Interestingly, doxycycline which is also used for the treatment of rosacea, revealed similar effects to those of SBDS. The following effects have been obtained/published for SBDS and doxycycline: 1) Inhibition of KLK547 and MMP9 activity,48 reduction of the release of LL-3749 and ROS47 by doxycycline and SBDS. 2) Reduction of the release of VEGF by SBDS and inhibition of angiogenesis by doxycycline shown in HUVECs.48 3) Inhibition of cytokine release (IL6, IL8, TNFα) in LPS-induced HaCaT cells by doxycycline50 but no effect of SBDS on IL8 and TNFα mRNA expression in neutrophils. These data indicate that doxycycline and SBDS possibly exert their effects via similar pathways. However, further studies are needed which directly compare these treatment strategies in vitro to gain more detailed insight into the mode of action of SBDS.

Conclusions

SBDS appears to exert its anti-inflammatory effects in rosacea via several mechanisms, but a major target could be the LTB4/LL-37/Ca2+/granular release axis. Our data suggest that SBDS possibly regulates anti-inflammatory processes (eg reduction of immune cell recruitment, and cytokine release by other immune cells, proliferation of endothelial cells, and angiogenesis) by suppressing LL-37, ROS, elastase and VEGF release from neutrophils. In summary, SBDS mediates, at least in part, anti-inflammatory effects by reducing some effector functions of neutrophils. Further studies are needed to clarify the biological relevance of the observed effects and to investigate the underlying mechanisms.

Abbreviations

7-AAD, 7-Aminoactinomycin; ANOVA, analysis of variance; APMA, p-aminophenylmercuric acetate; FACS, fluorescence-activated cell sorting; FCS, fetal calf serum; fMLP, Formyl-Methionyl-Leucyl-Phenylalanine; GAPDH, glyceraldehyde-3-phosphate-dehydrogenase; GM-CSF, granulocyte macrophage colony-stimulating factor; HBSS, Hank’s balanced salt solution; IL, interleukin; KLK5, kallikrein 5; 5-LO, 5 Lipoxygenase; LTB4, leukotriene B4; MMP9, matrix metalloproteinase 9; PBS, phosphate-buffered saline; PBMC, peripheral blood mononuclear cells; PMA, phorbol-12-myristate-13-acetate; RFU, relative fluorescence unit; RT, room temperature; SBDS, sodium bituminosulfonate dry substance; SAAVNA, N-succinyl-Ala-Ala-Val-p-nitroanilide; TNFα, tumor necrosis factor alpha.

Acknowledgment

This work was supported by the Landesoffensive zur Entwicklung wissenschaftlich-ökonomischer Exzellenz (LOEWE), Centre Translationale Medizin und Pharmakologie (TMP) and partially funded by ICHTHYOL-GESELLSCHAFT Cordes, Hermanni & Co. (GmbH & Co.) KG.

Author Contributions

All authors made a significant contribution to the work reported, whether that is in the conception, study design, execution, acquisition of data, analysis and interpretation, or in all these areas; took part in drafting, revising or critically reviewing the article; gave final approval of the version to be published; have agreed on the journal to which the article has been submitted; and agree to be accountable for all aspects of the work.

Funding

The study was partially financed by ICHTHYOL-GESELLSCHAFT Cordes, Hermanni & Co. (GmbH & Co.) KG.

Disclosure

Current address of M.J.P. is EpiEndo Pharmaceuticals ehf, 170 Seltjarnarnes, Iceland.
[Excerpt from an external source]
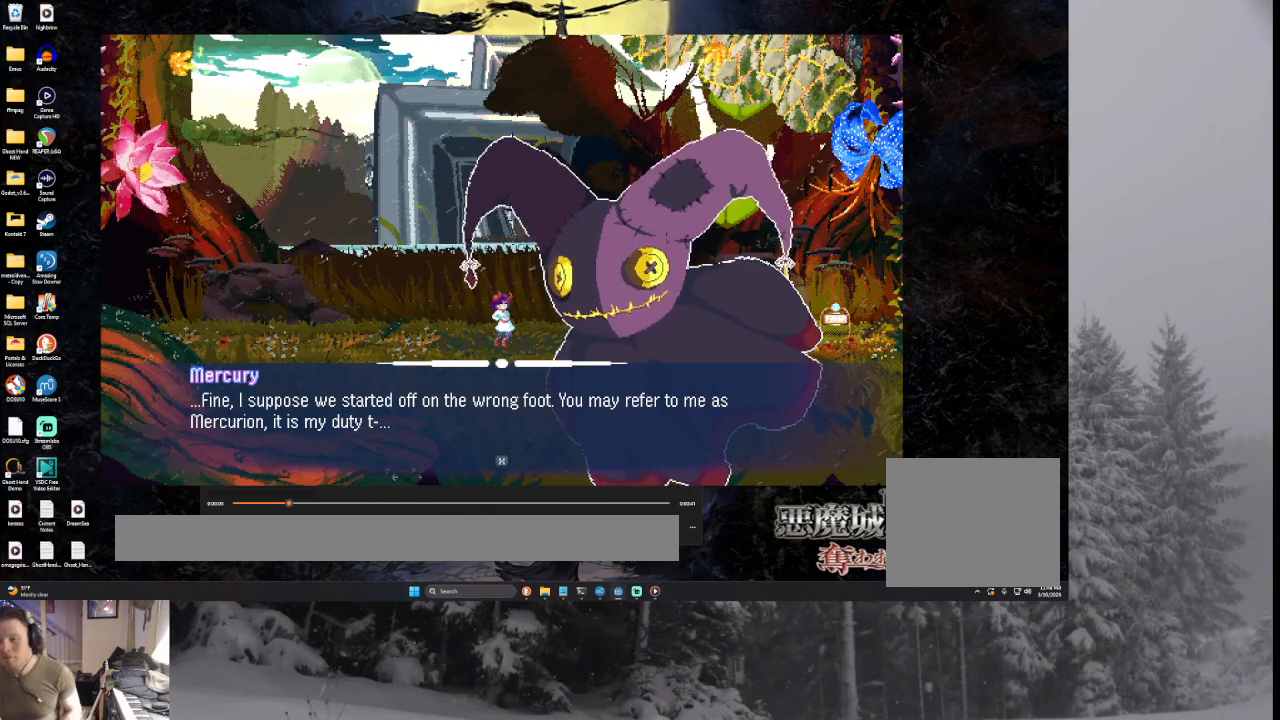
{"buttons": ["CROSS", "SQUARE"], "left_stick": "center", "right_stick": "center", "events": [[467, "SQUARE", "down"]]}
Prof. M.J.P. also reports contract fee from ICHTHYOL-GESELLSCHAFT Cordes, Hermanni & Co. (GmbH & Co.) KG, grants from Landesoffensive zur Entwicklung wissenschaftlich-ökonomischer Exzellenz (LOEWE), Centre Translationale Medizin und Pharmakologie (TMP) of the State of Hessen, during the conduct of the study. The authors report no other conflicts of interest in this work.